Rapid development in Virginia, rich with Civil War battlefields, rolling farmlands and historic sites dating to the nation’s founders, is fueling an effort to dedicate $40 million annually to conserve open spaces.
Compared with neighboring states, Virginia is miserly when it comes to buying precious lands, according to the Conservation Land Coalition. Maryland spends $70 million annually and North Carolina $60 million to protect open lands.
In fact, Virginia is one of the only states on the East Coast that has no automatic annual funding for land conservation.
“Virginia has lagged behind in preserving its lands,” said Trip Pollard of the Southern Environmental Law Center.
At the same time, Virginia has some of the greatest land conservation needs, he and other coalition members said. According to the coalition:
- Virginia lost nearly 450,000 acres of farmland from 1987 to 1997, about 5 percent of the state’s total;
- Virginia has lost an average of 26,000 acres of forests annually between 1997 and 1992, the most recent survey year, and 42 percent of Virginia’s wetlands have been lost since Colonial times.

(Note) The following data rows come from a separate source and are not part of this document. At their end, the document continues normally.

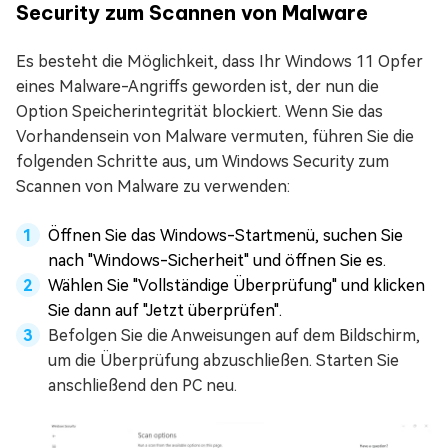
Security zum Scannen von Malware
Es besteht die Möglichkeit, dass Ihr Windows 11 Opfer
eines Malware-Angriffs geworden ist, der nun die
Option Speicherintegrität blockiert. Wenn Sie das
Vorhandensein von Malware vermuten, führen Sie die
folgenden Schritte aus, um Windows Security zum
Scannen von Malware zu verwenden:
Öffnen Sie das Windows-Startmenü, suchen Sie
nach "Windows-Sicherheit" und öffnen Sie es.
Wählen Sie "Vollständige Überprüfung" und klicken
Sie dann auf "Jetzt überprüfen".
Befolgen Sie die Anweisungen auf dem Bildschirm,
um die Überprüfung abzuschließen. Starten Sie
anschließend den PC neu.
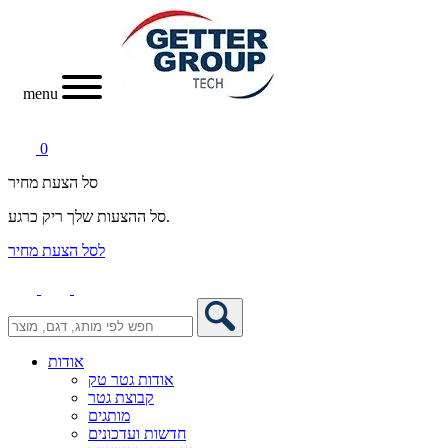
menu
0
סל הצעת מחיר
סל ההצעות שלך ריק כרגע.
לסל הצעת מחיר
אודות
אודות גטר טק
קבוצת גטר
מותגים
חדשות ועדכונים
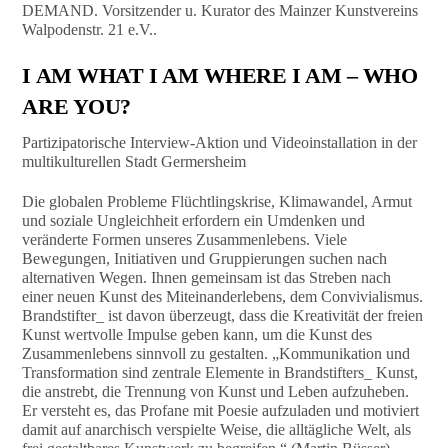
DEMAND. Vorsitzender u. Kurator des Mainzer Kunstvereins
Walpodenstr. 21 e.V..
I AM WHAT I AM WHERE I AM – WHO
ARE YOU?
Partizipatorische Interview-Aktion und Videoinstallation in der
multikulturellen Stadt Germersheim
Die globalen Probleme Flüchtlingskrise, Klimawandel, Armut
und soziale Ungleichheit erfordern ein Umdenken und
veränderte Formen unseres Zusammenlebens. Viele
Bewegungen, Initiativen und Gruppierungen suchen nach
alternativen Wegen. Ihnen gemeinsam ist das Streben nach
einer neuen Kunst des Miteinanderlebens, dem Convivialismus.
Brandstifter_ ist davon überzeugt, dass die Kreativität der freien
Kunst wertvolle Impulse geben kann, um die Kunst des
Zusammenlebens sinnvoll zu gestalten. „Kommunikation und
Transformation sind zentrale Elemente in Brandstifters_ Kunst,
die anstrebt, die Trennung von Kunst und Leben aufzuheben.
Er versteht es, das Profane mit Poesie aufzuladen und motiviert
damit auf anarchisch verspielte Weise, die alltägliche Welt, als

A legislative subcommittee last year recommended that $40 million be set aside annually in the Virginia Land Conservation Foundation, but that figure was whittled down to a one-time appropriation of $1.75 million. The coalition is urging Gov. Jim Gilmore to include the $40 million in his budget to be released in December, although that appears to be a longshot.
Gilmore spokeswoman Lila Young said the governor favors using tax incentives to encourage landowners to sign conservation easements that prevent development. “Virginia is not in the business of having the government buy the land outright,” she said.
One such tax credit to encourage conservation easements goes into effect in 2000.
Virginia spends little to buy properties, but has set aside 127,000 acres through conservation easements, said Paul Ziluca, chairman of the Virginia Outdoors Foundation, which oversees the easement program.
Michael Lipford, Virginia director of the Nature Conservancy, said easements alone will not work, especially when the owners of precious lands can make a bundle by selling to developers. Besides, a large chunk of the $40 million could be used for easements anyway, he said.
“We hope the administration includes this funding in its budget,” he said.
To generate interest in the effort and to call attention to Virginia’s disappearing historic resources, the Preservation Alliance of Virginia is creating a list of the 10 most endangered historic places in the state. It has sent nomination forms to groups around the state and will announce its list in May 2000.
“I grew up in New York and there the Civil War was a chapter in a history book,” said Charles Seilheimer, a member of the preservation alliance board. “Land we discard would be revered in 45 other states.”
Every year the state fails to act, it loses more historic lands, he said. “You never find a shopping mall being turned back into a historic battlefield,” Seilheimer said.